EXCERPT:
· · · · ·

Another useful hint is `cudaMemAdviseSetReadMostly` which automatically duplicates data on a specified processor. Writing to such memory is allowed and doing so will invalidate all the copies, so it’s a very expensive operation. This is why it’s called read-mostly which tells the CUDA driver that such memory region will be mostly read from and only occasionally written to. In HPGMG I used it for the block decomposition structure and for smoothing coefficients that are constant throughout the application execution and shared between the CPU and GPU. It helps to isolate and eliminate the remaining CPU page faults and keep the Unified Memory profile clean during GPU memory oversubscription.

Let’s look at the updated results using Unified Memory performance hints and prefetching (Figure 10).

Figure 9: Out-of-core AMR computations with (red and dark green) and without Unified Memory performance hints and prefetching (orange and light green).
Figure 10: Out-of-core AMR computations with (red and dark green) and without Unified Memory performance hints and prefetching (orange and light green).

This is much better, especially with NVLINK between the CPU and GPU! The hints and prefetching even improved the 4.7GB and 8.6GB cases that can fit into GPU memory by staging data in advance and reducing the initial overhead from the first touch. In the oversubscription scenario with 28.9GB the code version with hints and prefetching almost doubled performance compared to the default mode for both PCIe and NVLINK. Overall, the throughput loss vs. the in-core cases is only about 30% for NVLINK. For the largest problem (58.6GB) only one level can be resident in GPU memory and prefetching the next level will accidentally evict current data that is being worked on. In this case the prefetching didn’t have significant impact on performance for the PCIe system, but proved to be still efficient for NVLINK due to better page migration rate. A more sophisticated prefetching solution that splits the grid into multiple parts can help improve performance even further, but this a good topic for another post.

OpenACC Applications Can Benefit Too!

· · · · ·

THE DATA:
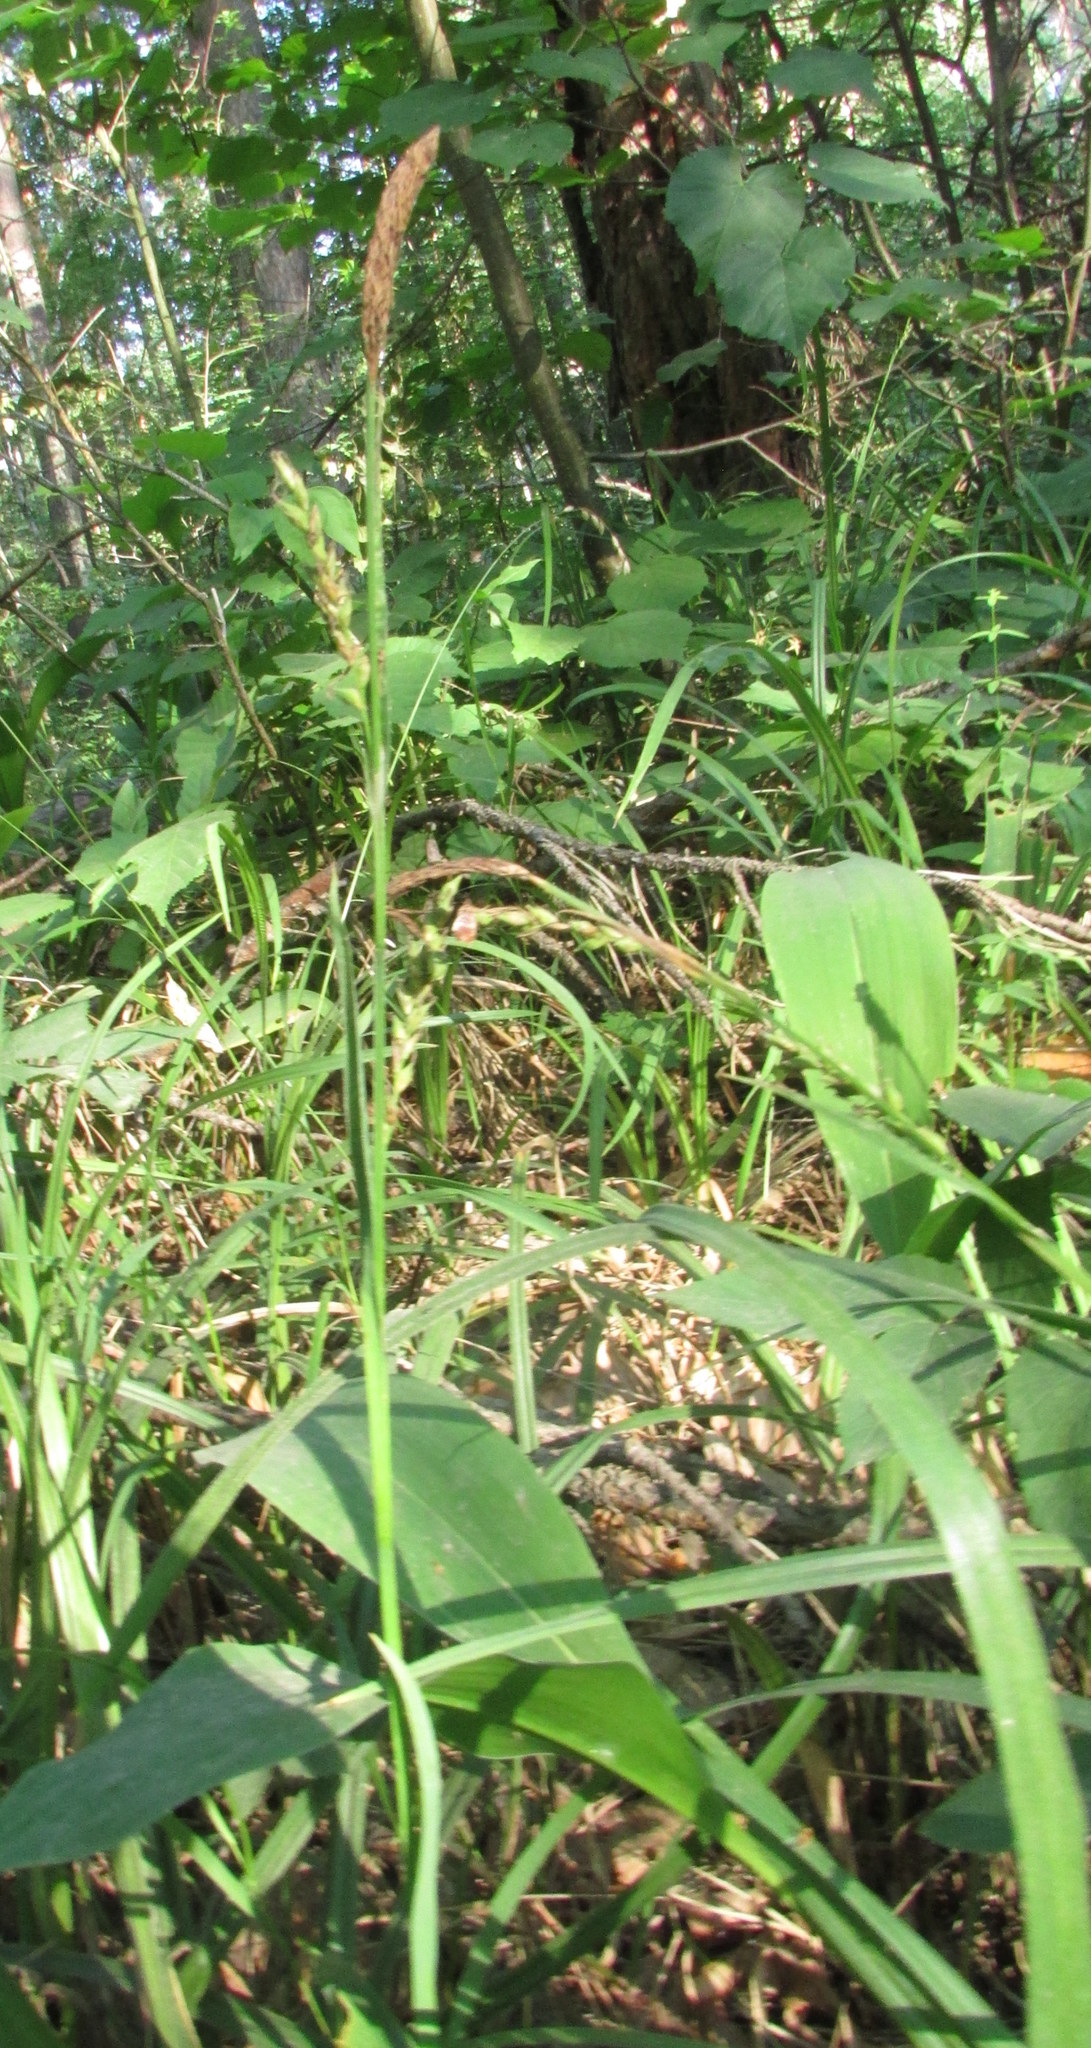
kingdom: Plantae
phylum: Tracheophyta
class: Liliopsida
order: Poales
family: Cyperaceae
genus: Carex
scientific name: Carex pilosa
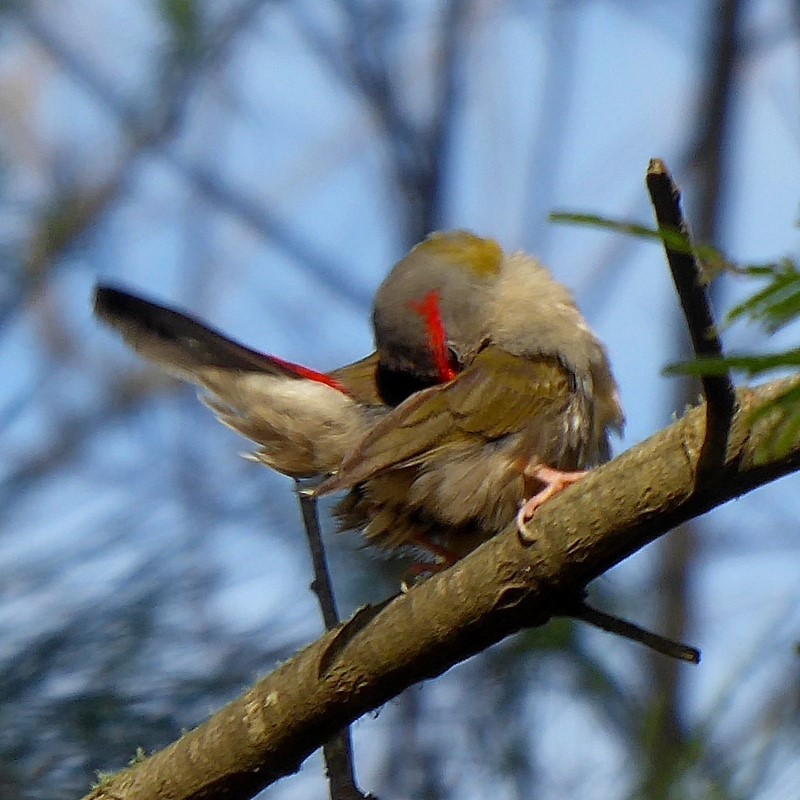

· · · · ·

WORK ORDER 1:
Please rewrite the part of the Unified Memory excerpt that opens with the words containing "Another useful hint" and closes with "prefetching (Figure 10).", putting "managed memory" in place of "Unified Memory".
WORK ORDER 2:
According to the Unified Memory excerpt, how large was the overall throughput loss versus the in-core cases for NVLINK?

TASK SOLUTION 1:
Another useful hint is `cudaMemAdviseSetReadMostly` which automatically duplicates data on a specified processor. Writing to such memory is allowed and doing so will invalidate all the copies, so it’s a very expensive operation. This is why it’s called read-mostly which tells the CUDA driver that such memory region will be mostly read from and only occasionally written to. In HPGMG I used it for the block decomposition structure and for smoothing coefficients that are constant throughout the application execution and shared between the CPU and GPU. It helps to isolate and eliminate the remaining CPU page faults and keep the managed memory profile clean during GPU memory oversubscription.

Let’s look at the updated results using managed memory performance hints and prefetching (Figure 10).

TASK SOLUTION 2:
Only about 30%.